Sosyoloji Bölümü ile Sosyoloji Topluluğu’nun ortaklaşa düzenlediği “Türk Modernleşmesi” başlıklı konferans, İnsan ve Toplum Bilimleri Fakültesi Konferans Salonu’nda yoğun katılımla gerçekleştirildi.
Programın açılış konuşmasını yapan Bölüm Başkanımız Prof. Dr. Mustafa Kemal Şan, modernleşme olgusunun Türk sosyolojisinin en temel ve derinlikli konularından biri olduğunu vurguladı. Prof. Dr. Şan, modernleşme sürecinin tarihsel birikimini günümüze taşıyarak bu mesele üzerine düşünmenin hem akademik hem toplumsal açıdan büyük önem taşıdığını ifade etti.
Prof. Dr. İsmail Coşkun ise , tarihsel arka plan eşliğinde Türk modernleşmesini değerlendirdi.

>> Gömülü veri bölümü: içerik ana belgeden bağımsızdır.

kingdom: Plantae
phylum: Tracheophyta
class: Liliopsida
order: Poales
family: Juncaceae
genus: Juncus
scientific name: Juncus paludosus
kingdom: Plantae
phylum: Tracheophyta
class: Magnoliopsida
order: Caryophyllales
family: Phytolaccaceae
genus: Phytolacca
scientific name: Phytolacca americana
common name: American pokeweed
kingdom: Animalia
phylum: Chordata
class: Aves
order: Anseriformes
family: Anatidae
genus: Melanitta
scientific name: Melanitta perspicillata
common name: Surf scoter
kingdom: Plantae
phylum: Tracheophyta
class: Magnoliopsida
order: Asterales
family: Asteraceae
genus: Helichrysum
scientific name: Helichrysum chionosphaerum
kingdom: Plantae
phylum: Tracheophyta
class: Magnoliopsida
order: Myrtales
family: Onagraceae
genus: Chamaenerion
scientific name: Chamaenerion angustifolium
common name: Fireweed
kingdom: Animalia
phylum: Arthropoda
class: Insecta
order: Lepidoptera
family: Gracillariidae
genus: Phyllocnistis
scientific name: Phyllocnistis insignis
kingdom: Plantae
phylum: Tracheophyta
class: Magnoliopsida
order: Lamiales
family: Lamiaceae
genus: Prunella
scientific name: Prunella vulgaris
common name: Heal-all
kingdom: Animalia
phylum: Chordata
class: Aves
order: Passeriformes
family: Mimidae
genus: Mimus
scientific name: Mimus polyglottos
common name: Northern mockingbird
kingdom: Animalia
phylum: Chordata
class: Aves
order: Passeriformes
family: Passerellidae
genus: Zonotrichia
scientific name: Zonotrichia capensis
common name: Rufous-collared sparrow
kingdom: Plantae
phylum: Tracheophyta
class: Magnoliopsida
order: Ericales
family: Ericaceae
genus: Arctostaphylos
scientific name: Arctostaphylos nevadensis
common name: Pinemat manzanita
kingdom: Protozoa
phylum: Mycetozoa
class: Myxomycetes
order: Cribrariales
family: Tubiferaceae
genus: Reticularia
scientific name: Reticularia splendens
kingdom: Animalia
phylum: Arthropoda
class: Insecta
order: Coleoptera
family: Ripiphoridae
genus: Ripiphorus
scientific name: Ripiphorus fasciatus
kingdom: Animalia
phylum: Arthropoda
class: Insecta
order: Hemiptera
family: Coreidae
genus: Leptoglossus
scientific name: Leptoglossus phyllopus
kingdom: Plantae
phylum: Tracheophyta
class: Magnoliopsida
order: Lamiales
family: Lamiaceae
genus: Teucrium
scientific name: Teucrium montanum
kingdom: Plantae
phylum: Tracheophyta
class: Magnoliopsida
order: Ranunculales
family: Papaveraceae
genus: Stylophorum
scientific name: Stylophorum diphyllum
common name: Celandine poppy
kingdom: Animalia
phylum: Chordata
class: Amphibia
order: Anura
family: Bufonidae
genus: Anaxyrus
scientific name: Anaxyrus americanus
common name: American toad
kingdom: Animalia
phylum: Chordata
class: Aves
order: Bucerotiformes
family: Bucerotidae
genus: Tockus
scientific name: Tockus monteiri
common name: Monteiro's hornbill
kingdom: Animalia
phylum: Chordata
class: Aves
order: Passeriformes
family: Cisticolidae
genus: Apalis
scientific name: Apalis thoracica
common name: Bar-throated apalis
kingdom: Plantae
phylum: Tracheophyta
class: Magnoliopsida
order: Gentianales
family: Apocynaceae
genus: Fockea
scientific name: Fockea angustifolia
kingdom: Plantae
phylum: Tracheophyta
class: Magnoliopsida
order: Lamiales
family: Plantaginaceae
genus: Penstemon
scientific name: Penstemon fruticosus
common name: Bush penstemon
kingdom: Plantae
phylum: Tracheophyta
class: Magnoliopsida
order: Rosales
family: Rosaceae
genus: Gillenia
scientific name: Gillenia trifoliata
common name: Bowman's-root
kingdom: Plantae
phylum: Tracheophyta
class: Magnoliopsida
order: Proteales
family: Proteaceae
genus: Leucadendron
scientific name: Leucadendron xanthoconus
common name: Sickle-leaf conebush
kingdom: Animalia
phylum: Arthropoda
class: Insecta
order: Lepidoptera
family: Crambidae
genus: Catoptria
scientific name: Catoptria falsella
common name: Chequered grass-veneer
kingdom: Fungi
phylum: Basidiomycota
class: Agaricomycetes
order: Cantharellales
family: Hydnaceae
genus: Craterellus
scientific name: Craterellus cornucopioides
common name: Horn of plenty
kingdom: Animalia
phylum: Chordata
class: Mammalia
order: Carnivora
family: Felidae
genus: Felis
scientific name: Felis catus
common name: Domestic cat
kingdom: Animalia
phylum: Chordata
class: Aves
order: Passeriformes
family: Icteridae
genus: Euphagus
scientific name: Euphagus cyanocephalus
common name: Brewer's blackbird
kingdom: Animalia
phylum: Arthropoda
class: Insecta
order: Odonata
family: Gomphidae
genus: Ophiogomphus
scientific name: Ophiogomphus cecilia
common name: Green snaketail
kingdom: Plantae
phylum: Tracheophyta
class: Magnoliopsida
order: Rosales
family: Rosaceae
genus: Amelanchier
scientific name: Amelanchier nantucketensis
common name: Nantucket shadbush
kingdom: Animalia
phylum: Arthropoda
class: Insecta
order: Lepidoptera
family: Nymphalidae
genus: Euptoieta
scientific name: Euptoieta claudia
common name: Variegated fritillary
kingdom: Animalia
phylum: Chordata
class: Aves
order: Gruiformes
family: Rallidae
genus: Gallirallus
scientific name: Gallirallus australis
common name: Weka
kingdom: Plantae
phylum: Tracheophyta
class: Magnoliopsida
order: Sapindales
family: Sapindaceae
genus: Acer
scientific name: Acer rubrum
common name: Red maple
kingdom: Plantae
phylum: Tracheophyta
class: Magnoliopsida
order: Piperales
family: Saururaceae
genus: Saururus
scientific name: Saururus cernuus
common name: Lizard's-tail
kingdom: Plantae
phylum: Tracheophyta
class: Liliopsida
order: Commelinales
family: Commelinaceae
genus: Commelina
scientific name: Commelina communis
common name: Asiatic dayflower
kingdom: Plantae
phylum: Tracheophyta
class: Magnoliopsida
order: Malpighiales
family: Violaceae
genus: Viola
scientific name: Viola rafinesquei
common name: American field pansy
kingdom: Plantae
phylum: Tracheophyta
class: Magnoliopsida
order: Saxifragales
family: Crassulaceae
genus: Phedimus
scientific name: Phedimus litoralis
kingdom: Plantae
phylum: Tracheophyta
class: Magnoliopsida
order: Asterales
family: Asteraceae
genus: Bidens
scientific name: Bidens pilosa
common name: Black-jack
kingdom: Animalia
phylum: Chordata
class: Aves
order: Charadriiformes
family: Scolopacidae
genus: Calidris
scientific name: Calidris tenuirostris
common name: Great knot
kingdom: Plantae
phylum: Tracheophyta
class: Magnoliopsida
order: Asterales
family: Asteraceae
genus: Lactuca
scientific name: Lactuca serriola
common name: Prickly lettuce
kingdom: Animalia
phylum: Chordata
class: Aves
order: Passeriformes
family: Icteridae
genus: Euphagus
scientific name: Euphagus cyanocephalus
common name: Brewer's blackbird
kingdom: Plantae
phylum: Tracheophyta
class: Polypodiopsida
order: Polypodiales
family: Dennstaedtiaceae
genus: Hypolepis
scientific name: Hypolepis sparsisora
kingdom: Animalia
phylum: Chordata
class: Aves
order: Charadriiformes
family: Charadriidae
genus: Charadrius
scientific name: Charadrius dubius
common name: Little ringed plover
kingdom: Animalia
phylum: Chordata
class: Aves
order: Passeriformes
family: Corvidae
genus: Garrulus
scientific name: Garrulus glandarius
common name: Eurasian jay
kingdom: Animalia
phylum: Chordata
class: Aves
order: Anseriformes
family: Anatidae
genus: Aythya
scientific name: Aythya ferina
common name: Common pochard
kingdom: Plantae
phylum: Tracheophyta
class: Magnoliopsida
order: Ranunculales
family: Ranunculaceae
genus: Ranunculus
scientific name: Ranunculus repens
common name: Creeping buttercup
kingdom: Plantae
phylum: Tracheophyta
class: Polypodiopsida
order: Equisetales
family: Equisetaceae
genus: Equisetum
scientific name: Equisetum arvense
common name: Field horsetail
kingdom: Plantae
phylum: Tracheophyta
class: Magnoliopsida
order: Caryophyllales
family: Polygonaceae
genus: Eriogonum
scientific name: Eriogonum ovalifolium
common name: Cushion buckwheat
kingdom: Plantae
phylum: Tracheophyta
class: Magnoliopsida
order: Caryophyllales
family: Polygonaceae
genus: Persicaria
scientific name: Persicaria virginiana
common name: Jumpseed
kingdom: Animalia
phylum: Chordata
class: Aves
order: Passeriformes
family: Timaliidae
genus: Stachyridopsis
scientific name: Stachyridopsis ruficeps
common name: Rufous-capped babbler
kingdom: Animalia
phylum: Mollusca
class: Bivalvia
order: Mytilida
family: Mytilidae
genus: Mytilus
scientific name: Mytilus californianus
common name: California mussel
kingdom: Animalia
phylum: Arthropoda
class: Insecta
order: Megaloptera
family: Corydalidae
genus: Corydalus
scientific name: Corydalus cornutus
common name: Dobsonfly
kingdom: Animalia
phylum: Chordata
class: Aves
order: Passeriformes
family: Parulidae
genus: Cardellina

Anadolu’nun tarih boyunca göç dalgaları, güç mücadeleleri ve medeniyet çatışmalarına sahne olduğunu belirten Coşkun, Türk modernleşmesinin dış baskılarla değil, milletin ve yöneticilerin iradesiyle şekillendiğini vurguladı. “Türk modernleşmesi bizim kendi tercihimizdir” diyen Coşkun, modernleşmenin bizde Batı’daki gibi toplum tabanlı değil, devlet merkezli bir süreç olduğunu ifade etti. Devletin hem özne hem nesne olduğunu belirten Coşkun, Osmanlı’dan Cumhuriyet’e modernleşme çizgisini anlamanın, dönemin siyasi aktörlerini doğru kavramaktan geçtiğini söyledi.
Modernleşme sürecinde yaşanan kırılmalara da dikkat çeken Prof. Dr. Coşkun, 1923’teki yeni devletin kuruluşuyla başlayan birinci kırılmada, modernleşmenin toplumsal yeniden biçimlendirmeye yöneldiğini ve bu durumun devlet-toplum ilişkilerinde meşruiyet sorununa yol açtığını belirtti. İkinci kırılma olarak ise 1960 darbesi sonrasını işaret eden Coşkun, bu dönemdeki askeri müdahalelerin topluma zarar verdiğini ve sürekli tasfiyelere neden olduğunu söyledi. Türk modernleşmesinde asıl sorunun, güçlenen toplumsal aktörlere yön ve alan açamamak olduğunu vurgulayan Coşkun, bu durumun meşruiyet krizini derinleştirdiğini dile getirdi.
Konferansın sonunda, katılımlarından dolayı Prof. Dr. İsmail Coşkun’a hediye takdim edildi.